Albeit deficient, the Sanger sequencing was used for confirmation and segregation analysis (Figure 4). The c. T1641A variant of CDHR1 was confirmed in the mutant homozygous type patient (pedigree II: 4; Figure 4A), and identified mutant heterozygous types in proband mother as a carrier (pedigree I: 2; Figure 4B), wild types with normal phenotype of proband's elder sister and younger brother (pedigree II: 1, II: 5; Figure 4C,D,), mutant heterozygous type with normal phenotype of proband's younger sister (pedigree II: 6; Figure 4E), and mutant heterozygous types with normal phenotype of proband's two sons (pedigree III: 1, III: 2; Figure 4F&G) in the family; the husband of proband with wild type showed no mutation (pedigree II: 3; Figure 4H). Thus, the c. T1641A variant of CDHR1 was co-segregated with the disease phenotype in all the family's members we tested. This homozygous mutant was absent in 100 unrelated, normal, ethnically matched controls (data not shown). Notably, proband's father I: 1 with normal phenotype was not available because of death, and another proband's elder sister II: 2 was not available either. But this father may carry the same variant c.
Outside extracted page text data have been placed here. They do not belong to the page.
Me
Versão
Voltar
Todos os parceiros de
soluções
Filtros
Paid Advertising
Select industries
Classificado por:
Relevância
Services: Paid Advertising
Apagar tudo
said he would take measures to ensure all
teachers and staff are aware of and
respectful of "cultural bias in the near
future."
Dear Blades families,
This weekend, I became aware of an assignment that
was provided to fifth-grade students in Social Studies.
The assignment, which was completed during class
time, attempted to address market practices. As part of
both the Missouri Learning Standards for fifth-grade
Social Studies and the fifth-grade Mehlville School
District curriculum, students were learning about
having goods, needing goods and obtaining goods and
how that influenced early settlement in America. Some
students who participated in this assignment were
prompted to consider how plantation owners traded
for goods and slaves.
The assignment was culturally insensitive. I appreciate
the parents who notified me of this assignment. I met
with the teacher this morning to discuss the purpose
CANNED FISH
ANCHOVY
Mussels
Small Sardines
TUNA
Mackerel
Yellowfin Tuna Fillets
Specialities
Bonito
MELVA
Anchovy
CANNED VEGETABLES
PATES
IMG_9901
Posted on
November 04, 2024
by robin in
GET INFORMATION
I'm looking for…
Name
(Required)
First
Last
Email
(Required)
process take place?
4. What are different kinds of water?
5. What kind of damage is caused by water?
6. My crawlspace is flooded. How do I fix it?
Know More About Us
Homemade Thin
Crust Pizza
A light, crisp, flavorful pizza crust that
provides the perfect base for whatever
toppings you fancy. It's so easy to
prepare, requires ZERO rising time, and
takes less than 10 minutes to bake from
T1641A by pedigree analysis (pedigree I: 1; Figure 1).

All together, these findings show complete co-segregation in the pedigree for the retinal dystrophy family and pinpoint its role in MD/CRD pathogenesis.
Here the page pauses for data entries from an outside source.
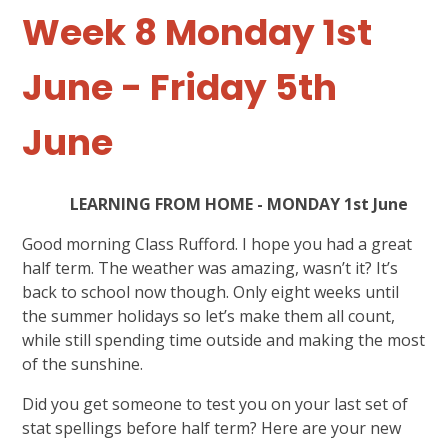
Week 8 Monday 1st
June - Friday 5th
June
LEARNING FROM HOME - MONDAY 1st June
Good morning Class Rufford. I hope you had a great
half term. The weather was amazing, wasn’t it? It’s
back to school now though. Only eight weeks until
the summer holidays so let’s make them all count,
while still spending time outside and making the most
of the sunshine.
Did you get someone to test you on your last set of
stat spellings before half term? Here are your new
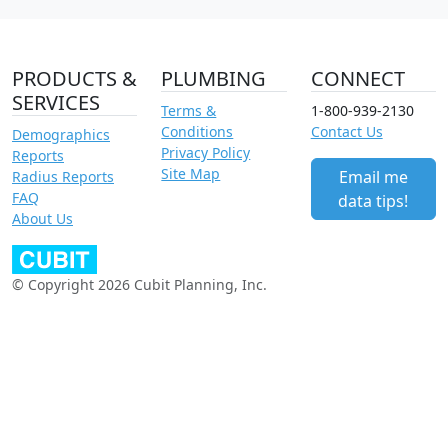
PRODUCTS &
PLUMBING
CONNECT
SERVICES
Terms &
1-800-939-2130
Conditions
Contact Us
Demographics
Privacy Policy
Reports
Site Map
Email me
Radius Reports
FAQ
data tips!
About Us
© Copyright 2026 Cubit Planning, Inc.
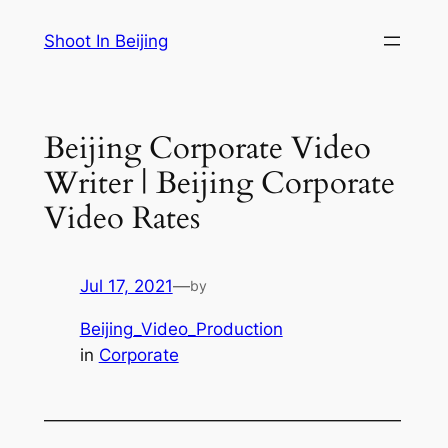
Skip
Shoot In Beijing
to
content
Beijing Corporate Video
Writer | Beijing Corporate
Video Rates
Jul 17, 2021
—
by
Beijing_Video_Production
in
Corporate
—————————————————————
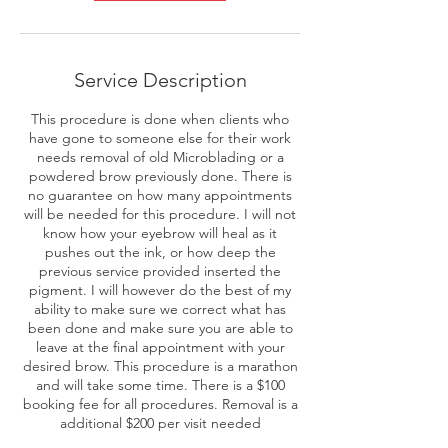
Service Description
This procedure is done when clients who
have gone to someone else for their work
needs removal of old Microblading or a
powdered brow previously done. There is
no guarantee on how many appointments
will be needed for this procedure. I will not
know how your eyebrow will heal as it
pushes out the ink, or how deep the
previous service provided inserted the
pigment. I will however do the best of my
ability to make sure we correct what has
been done and make sure you are able to
leave at the final appointment with your
desired brow. This procedure is a marathon
and will take some time. There is a $100
booking fee for all procedures. Removal is a
additional $200 per visit needed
3.4 Functional effects of pathogenic variant c.T1641A (p.Y547*) for CDHR1 and cdhr1 mRNA expression profiles

CDHR1 structure and position for variant p.Y547* are shown in Figure 5. Searching through the Conserved Domain Database (CDD) in NCBI revealed that CDHR1 has six cadherin repeat domains (Figure 5A), which are calcium-dependent cell adhesion proteins that preferentially interact with themselves in connecting cells, and calsyntenins, which modulate calcium-mediated postsynaptic signals. Mutation of p.Y547*, located within fifth cadherin repeat domain, leads to a loss of more than one-thirds of CDHR1 at the C-terminus, including almost one and half of cadherin repeat domains (Figure 5A), possibly changing its function. Comprehensively, this study shows that recessive CDHR1 homozygous mutations, c.T1641A (p. Y547*), which most likely causes ‎disease of retinal dystrophy.‎

Expressions for cdhr1 mRNA in 15 different tissues and 6 different development stages of retina were investigated from mice. The results showed that cdhr1 transcript is very highly expressed in retina, lens, sclera, cornea of eyes and brain; very weakly expressed in skeletal muscle; had no detectable expressions in other nine tissues tested (Figure 5B); and highly expressed in the 6 different development stages/times of retinal tissue (Figure 5C). Very high expression in the retina and ubiquitous expression in different tissues from eye indicated that CDHR1 plays important roles in retina/eye functions.